Oireachtas Joint and Select Committees

Tuesday, 23 January 2024

Joint Oireachtas Committee on Assisted Dying

Healthcare Professionals and Assisted Dying: Discussion

Dr. Laura Chapman:

I thank the Deputy. That is a great question. There are two key features I would draw to attention that New Zealand does. The first is we have clear criteria for eligibility that are not disease based but are about the patient. You have to be over 18 years of age, you have to be a Kiwi citizen or resident, and then you have to have a disease that is going to cause you to die, likely within the next six months. You have to have unbearable suffering and physical decline in capacity. I have mixed feelings about physical decline but the fact you must be dying anyway and have death within six months and you must be suffering, and suffering is not necessarily physical but physical, mental, social or spiritual, and you have to have a capacity - those clear definitions - are important. We could have tightened up some of the wording. The word "illness" is not defined in the literature or law, but the fact that they are clear is helpful.

Then we have multiple checks in our process. We have a first assessment doctor and a second assessment doctor. Then there is a regulatory review to see if the application is compliant with the regulation and then you go through with it.

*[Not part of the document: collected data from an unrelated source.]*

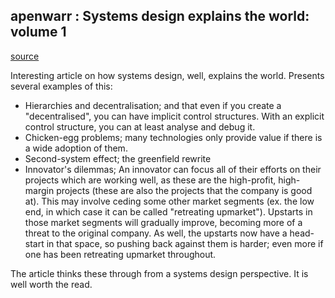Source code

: ## apenwarr : Systems design explains the world: volume 1

[source](https://apenwarr.ca/log/20201227)

Interesting article on how systems design, well, explains the world. Presents several examples of this:
- Hierarchies and decentralisation; and that even if you create a "decentralised", you can have implicit control structures. With an explicit control structure, you can at least analyse and debug it.
- Chicken-egg problems; many technologies only provide value if there is a wide adoption of them.
- Second-system effect; the greenfield rewrite
- Innovator's dilemmas; An innovator can focus all of their efforts on their projects which are working well, as these are the high-profit, high-margin projects (these are also the projects that the company is good at). This may involve ceding some other market segments (ex. the low end, in which case it can be called "retreating upmarket"). Upstarts in those market segments will gradually improve, becoming more of a threat to the original company. As well, the upstarts now have a head-start in that space, so pushing back against them is harder; even more if one has been retreating upmarket throughout. 

The article thinks these through from a systems design perspective. It is well worth the read.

If you look at our applications, people are turned down at step one by the first doctor, they are turned down at step two by the second doctor and they are occasionally turned down at step three by the regulatory review process, so that is a very safety-focused process. Some people would say it was overly bureaucratic but I definitely think it has enabled us to have a safe process.

Obviously, the other unique feature about it in New Zealand is that we had a national referendum on this issue and we know that the country supported this in a vote. We are implementing this on behalf of the country and we need to implement it as safely as possible.

It is also important that provision is voluntary, so it is not mandated. It is not provided by our hospitals. It is voluntary and outside of the rest of our national health system. That means patients who have mixed feelings about it or who think it is a terrible to plan to have an assisted dying service know that the doctor in front of them, either the GP or at the hospital, does not have to provide and would not push it upon them. There is both psychological safety and clinical safety.